Configure a Task with a RetryPolicy to handle transient failures.

from advanced_tasks.task_definitions import Task, TaskResult, RetryPolicy
import time

class UnreliableServiceCallTask(Task):
_attempts = 0

def execute(self, endpoint: str) -> TaskResult:
self._attempts += 1
print(f"Attempt {self._attempts} to call {endpoint}")
if self._attempts < 3: # Simulate failure for first 2 attempts
print("Simulating transient failure...")
return self.fail("Service temporarily unavailable.")

print("Service call successful.")
return self.complete(result={"response": f"Data from {endpoint}"})

# Define a retry policy: 3 attempts, exponential backoff starting with 1 second
retry_policy = RetryPolicy(max_attempts=3, backoff_factor=2, initial_delay_seconds=1)

unreliable_task = UnreliableServiceCallTask(name="CallExternalAPI", retry_policy=retry_policy)
executor = SyncExecutor() # Or AsyncExecutor for non-blocking retries

print("Executing unreliable task with retry policy...")
result = executor.execute(unreliable_task, initial_inputs={"endpoint": "api.example.com/data"})

print(f"Final task status: {result.status}")
if result.is_completed():
print(f"Final task output: {result.output}")

Performance Considerations

  • Task Granularity: Design tasks to be granular enough to allow for parallelization and independent failure recovery, but not so fine-grained that orchestration overhead dominates execution time.
  • Idempotency: Implement idempotent tasks where possible, especially for tasks that interact with external systems, to prevent unintended side effects during retries.
  • Asynchronous vs.
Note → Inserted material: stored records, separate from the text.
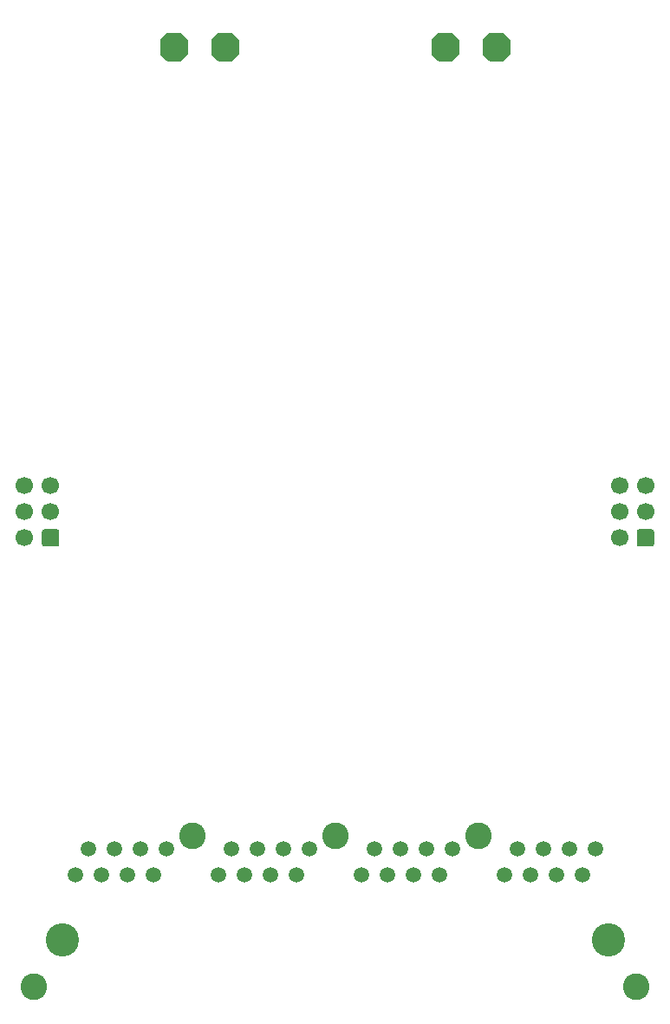
<source format=gbr>
G04 #@! TF.GenerationSoftware,KiCad,Pcbnew,6.0.11+dfsg-1*
G04 #@! TF.CreationDate,2023-11-01T17:04:38+00:00*
G04 #@! TF.ProjectId,Modular-I2C-4PxRJ45-Relay-Driver,4d6f6475-6c61-4722-9d49-32432d345078,rev?*
G04 #@! TF.SameCoordinates,Original*
G04 #@! TF.FileFunction,Soldermask,Bot*
G04 #@! TF.FilePolarity,Negative*
%FSLAX46Y46*%
G04 Gerber Fmt 4.6, Leading zero omitted, Abs format (unit mm)*
G04 Created by KiCad (PCBNEW 6.0.11+dfsg-1) date 2023-11-01 17:04:38*
%MOMM*%
%LPD*%
G01*
G04 APERTURE LIST*
%ADD10C,1.700000*%
%ADD11C,3.250000*%
%ADD12C,1.500000*%
%ADD13C,2.600000*%
G04 APERTURE END LIST*
G36*
G01*
X180768995Y-73231501D02*
X180768995Y-74431501D01*
G75*
G02*
X180518995Y-74681501I-250000J0D01*
G01*
X179318995Y-74681501D01*
G75*
G02*
X179068995Y-74431501I0J250000D01*
G01*
X179068995Y-73231501D01*
G75*
G02*
X179318995Y-72981501I250000J0D01*
G01*
X180518995Y-72981501D01*
G75*
G02*
X180768995Y-73231501I0J-250000D01*
G01*
G37*
D10*
X177378995Y-73831501D03*
X179918995Y-71291501D03*
X177378995Y-71291501D03*
X179918995Y-68751501D03*
X177378995Y-68751501D03*
G36*
X164674281Y-27255696D02*
G01*
X164662158Y-27245342D01*
X164027158Y-26610342D01*
X163998651Y-26554394D01*
X163997400Y-26538500D01*
X163997400Y-25268500D01*
X164016804Y-25208781D01*
X164027158Y-25196658D01*
X164662158Y-24561658D01*
X164718106Y-24533151D01*
X164734000Y-24531900D01*
X166004000Y-24531900D01*
X166063719Y-24551304D01*
X166075842Y-24561658D01*
X166710842Y-25196658D01*
X166739349Y-25252606D01*
X166740600Y-25268500D01*
X166740600Y-26538500D01*
X166721196Y-26598219D01*
X166710842Y-26610342D01*
X166075842Y-27245342D01*
X166019894Y-27273849D01*
X166004000Y-27275100D01*
X164734000Y-27275100D01*
X164674281Y-27255696D01*
G37*
G36*
X159674281Y-27255696D02*
G01*
X159662158Y-27245342D01*
X159027158Y-26610342D01*
X158998651Y-26554394D01*
X158997400Y-26538500D01*
X158997400Y-25268500D01*
X159016804Y-25208781D01*
X159027158Y-25196658D01*
X159662158Y-24561658D01*
X159718106Y-24533151D01*
X159734000Y-24531900D01*
X161004000Y-24531900D01*
X161063719Y-24551304D01*
X161075842Y-24561658D01*
X161710842Y-25196658D01*
X161739349Y-25252606D01*
X161740600Y-25268500D01*
X161740600Y-26538500D01*
X161721196Y-26598219D01*
X161710842Y-26610342D01*
X161075842Y-27245342D01*
X161019894Y-27273849D01*
X161004000Y-27275100D01*
X159734000Y-27275100D01*
X159674281Y-27255696D01*
G37*
G36*
G01*
X122669010Y-73231501D02*
X122669010Y-74431501D01*
G75*
G02*
X122419010Y-74681501I-250000J0D01*
G01*
X121219010Y-74681501D01*
G75*
G02*
X120969010Y-74431501I0J250000D01*
G01*
X120969010Y-73231501D01*
G75*
G02*
X121219010Y-72981501I250000J0D01*
G01*
X122419010Y-72981501D01*
G75*
G02*
X122669010Y-73231501I0J-250000D01*
G01*
G37*
X119279010Y-73831501D03*
X121819010Y-71291501D03*
X119279010Y-71291501D03*
X121819010Y-68751501D03*
X119279010Y-68751501D03*
G36*
X138174281Y-27255696D02*
G01*
X138162158Y-27245342D01*
X137527158Y-26610342D01*
X137498651Y-26554394D01*
X137497400Y-26538500D01*
X137497400Y-25268500D01*
X137516804Y-25208781D01*
X137527158Y-25196658D01*
X138162158Y-24561658D01*
X138218106Y-24533151D01*
X138234000Y-24531900D01*
X139504000Y-24531900D01*
X139563719Y-24551304D01*
X139575842Y-24561658D01*
X140210842Y-25196658D01*
X140239349Y-25252606D01*
X140240600Y-25268500D01*
X140240600Y-26538500D01*
X140221196Y-26598219D01*
X140210842Y-26610342D01*
X139575842Y-27245342D01*
X139519894Y-27273849D01*
X139504000Y-27275100D01*
X138234000Y-27275100D01*
X138174281Y-27255696D01*
G37*
G36*
X133174281Y-27255696D02*
G01*
X133162158Y-27245342D01*
X132527158Y-26610342D01*
X132498651Y-26554394D01*
X132497400Y-26538500D01*
X132497400Y-25268500D01*
X132516804Y-25208781D01*
X132527158Y-25196658D01*
X133162158Y-24561658D01*
X133218106Y-24533151D01*
X133234000Y-24531900D01*
X134504000Y-24531900D01*
X134563719Y-24551304D01*
X134575842Y-24561658D01*
X135210842Y-25196658D01*
X135239349Y-25252606D01*
X135240600Y-25268500D01*
X135240600Y-26538500D01*
X135221196Y-26598219D01*
X135210842Y-26610342D01*
X134575842Y-27245342D01*
X134519894Y-27273849D01*
X134504000Y-27275100D01*
X133234000Y-27275100D01*
X133174281Y-27255696D01*
G37*
D11*
X122936000Y-113042500D03*
X176276000Y-113042500D03*
D12*
X124206000Y-106692500D03*
X125476000Y-104152500D03*
X126746000Y-106692500D03*
X128016000Y-104152500D03*
X129286000Y-106692500D03*
X130556000Y-104152500D03*
X131826000Y-106692500D03*
X133096000Y-104152500D03*
X138176000Y-106692500D03*
X139446000Y-104152500D03*
X140716000Y-106692500D03*
X141986000Y-104152500D03*
X143256000Y-106692500D03*
X144526000Y-104152500D03*
X145796000Y-106692500D03*
X147066000Y-104152500D03*
X152146000Y-106692500D03*
X153416000Y-104152500D03*
X154686000Y-106692500D03*
X155956000Y-104152500D03*
X157226000Y-106692500D03*
X158496000Y-104152500D03*
X159766000Y-106692500D03*
X161036000Y-104152500D03*
X166116000Y-106692500D03*
X167386000Y-104152500D03*
X168656000Y-106692500D03*
X169926000Y-104152500D03*
X171196000Y-106692500D03*
X172466000Y-104152500D03*
X173736000Y-106692500D03*
X175006000Y-104152500D03*
D13*
X163576000Y-102882500D03*
X179006000Y-117612500D03*
X120206000Y-117612500D03*
X149606000Y-102882500D03*
X135636000Y-102882500D03*
M02*

</source>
Synchronous: Use AsyncExecutor for I/O-bound tasks to maximize throughput. Reserve SyncExecutor for simple, CPU-bound, or debugging scenarios.
  • Distributed Execution: For high-volume or long-running workflows, leverage the DistributedExecutor with a robust message queue and worker pool to scale horizontally. Monitor queue depths and worker utilization.

Limitations and Considerations

  • Complexity: While abstracting complexity, designing and debugging highly intricate workflows can still be challenging. Clear task definitions and thorough testing are crucial.
  • State Management Overhead: Persisting task state introduces overhead. Optimize state updates and choose an appropriate persistence backend for your performance requirements.
  • External Dependencies: The reliability of workflows heavily depends on the reliability of external services and resources that tasks interact with. Implement robust error handling and retry policies for these interactions.
  • Resource Contention: In parallel or distributed execution, tasks might contend for shared resources. Design tasks to minimize contention or implement appropriate locking/synchronization mechanisms.

By leveraging Advanced Task Types & Patterns, developers can construct resilient, scalable, and maintainable systems capable of handling the most demanding computational challenges.